*Exercise goal*:
Can you reproduce the forum thread on foundationless frames below in full, word for word?

*Text provided*:
# foundationless frame



## sds888 (May 26, 2008)

Can someone place a picture of a frame with a popsicle stick in it for foundation less. I want to make sure I am going to attach it right. Thanks.


----------



## drobbins (Jun 1, 2005)

not a Popsicle stick but a piece of foundation

http://www.drobbins.net/bee's/window/Dsc00780.jpg

you do it the same way

Dave


----------



## Hambone (Mar 17, 2008)

http://www.beesource.com/forums/showthread.php?t=218196


----------



## Hambone (Mar 17, 2008)

drobbins said:


> not a Popsicle stick but a piece of foundation
> 
> http://www.drobbins.net/bee's/window/Dsc00780.jpg
> 
> ...



This is how I am setting up my supers. On your piece. Is it butted up on the left side and just a gap on the right? Or is it centered and it's the angle of the camera.


----------



## drobbins (Jun 1, 2005)

*Provided information*:
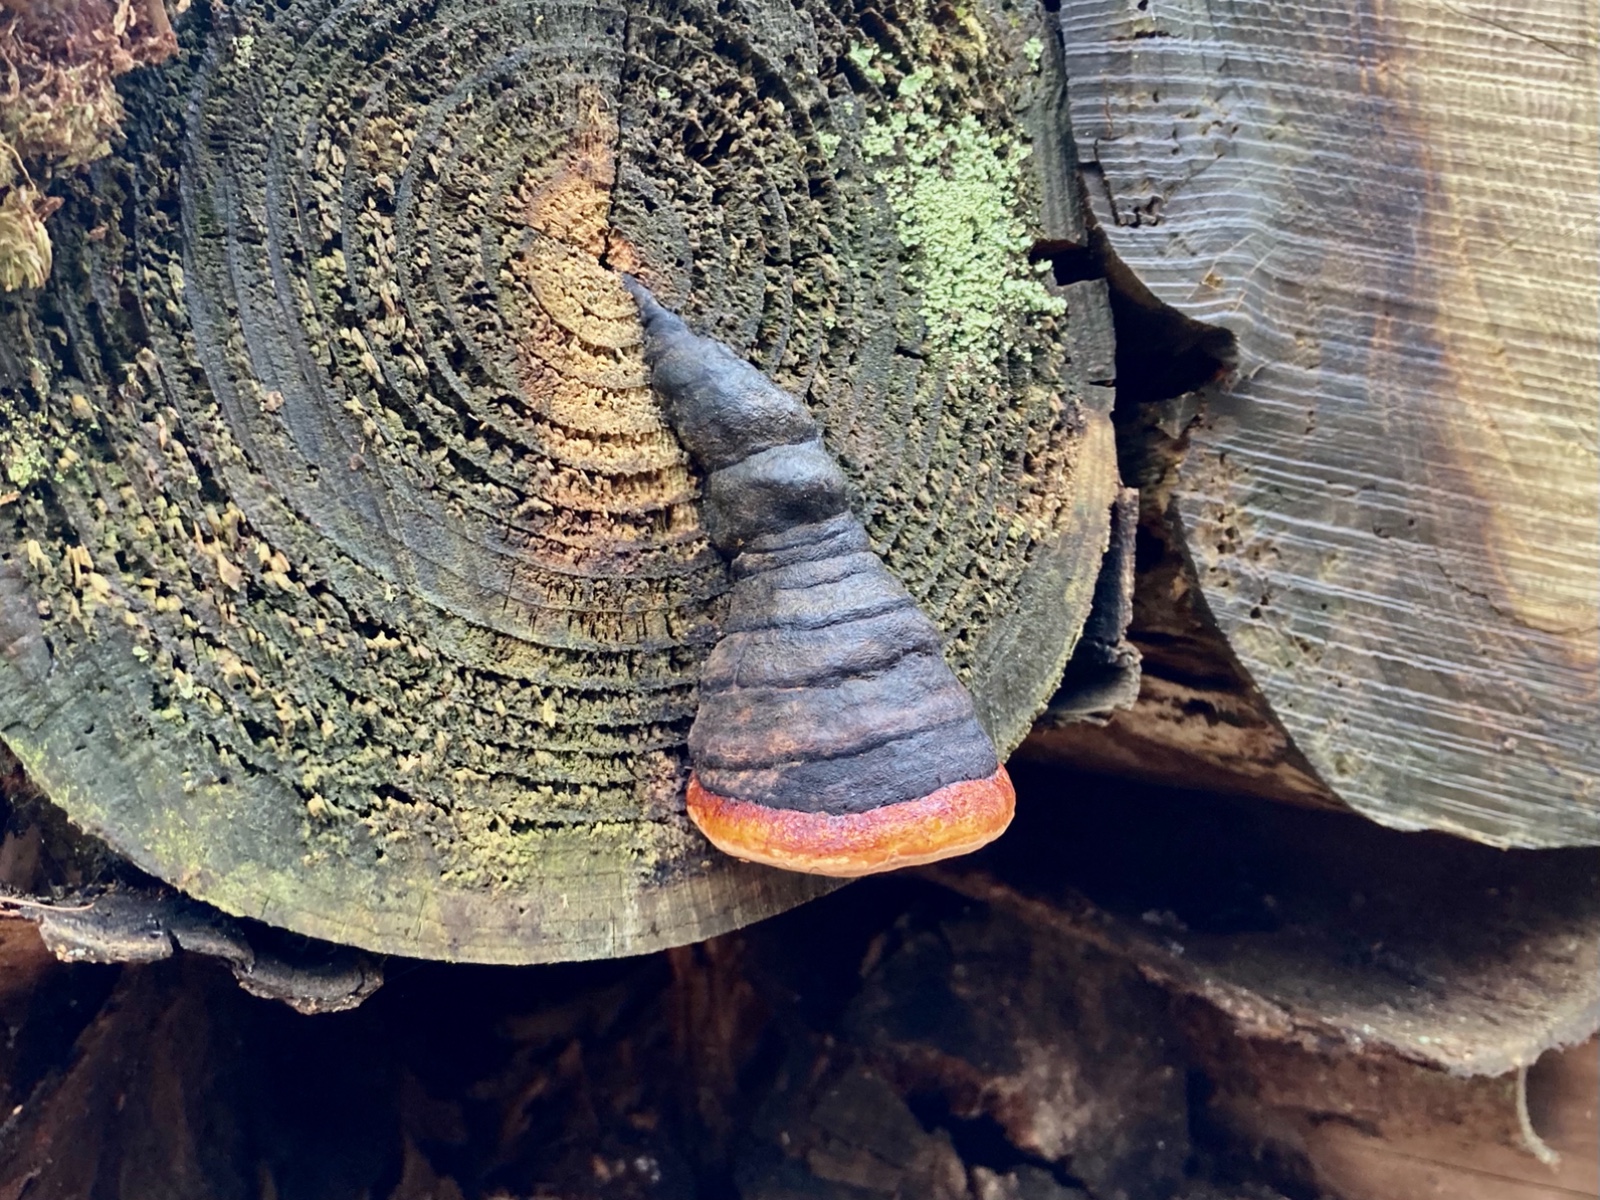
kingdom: Fungi
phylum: Basidiomycota
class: Agaricomycetes
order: Polyporales
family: Fomitopsidaceae
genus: Fomitopsis
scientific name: Fomitopsis pinicola
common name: randbæltet hovporesvamp
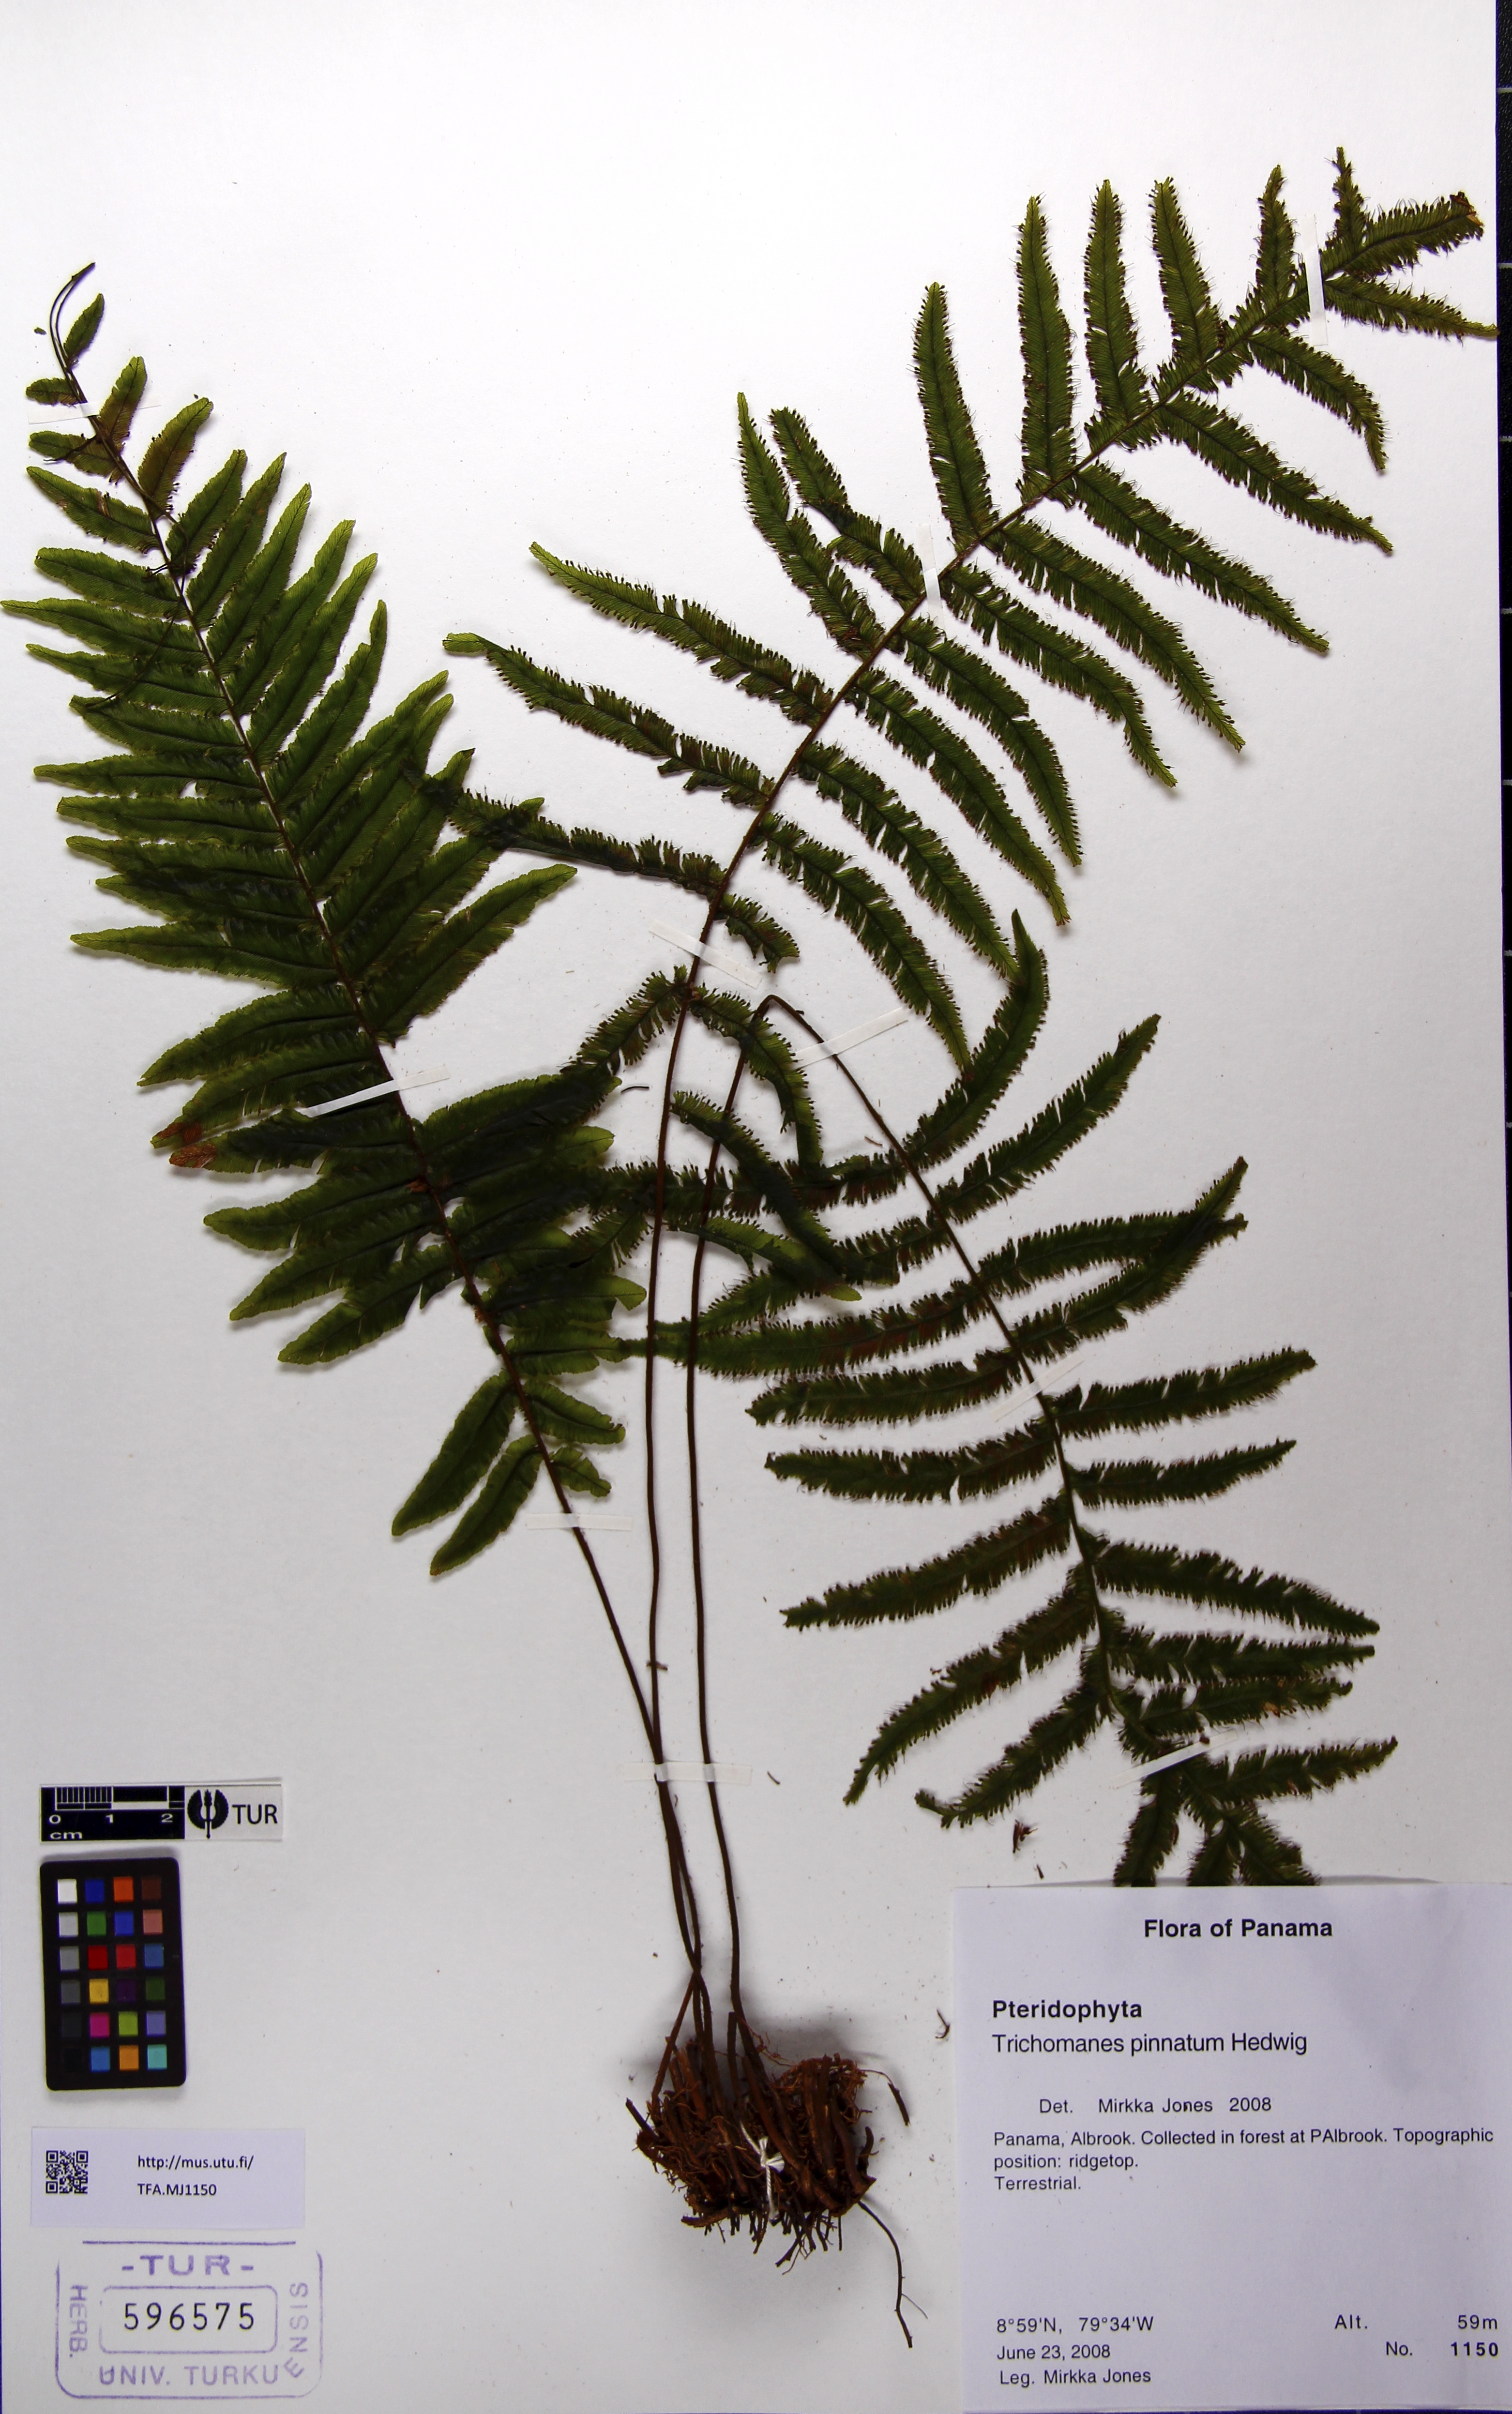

*Written response*:
# foundationless frame



## sds888 (May 26, 2008)

Can someone place a picture of a frame with a popsicle stick in it for foundation less. I want to make sure I am going to attach it right. Thanks.


----------



## drobbins (Jun 1, 2005)

not a Popsicle stick but a piece of foundation

http://www.drobbins.net/bee's/window/Dsc00780.jpg

you do it the same way

Dave


----------



## Hambone (Mar 17, 2008)

http://www.beesource.com/forums/showthread.php?t=218196


----------



## Hambone (Mar 17, 2008)

drobbins said:


> not a Popsicle stick but a piece of foundation
> 
> http://www.drobbins.net/bee's/window/Dsc00780.jpg
> 
> ...



This is how I am setting up my supers. On your piece. Is it butted up on the left side and just a gap on the right? Or is it centered and it's the angle of the camera.


----------



## drobbins (Jun 1, 2005)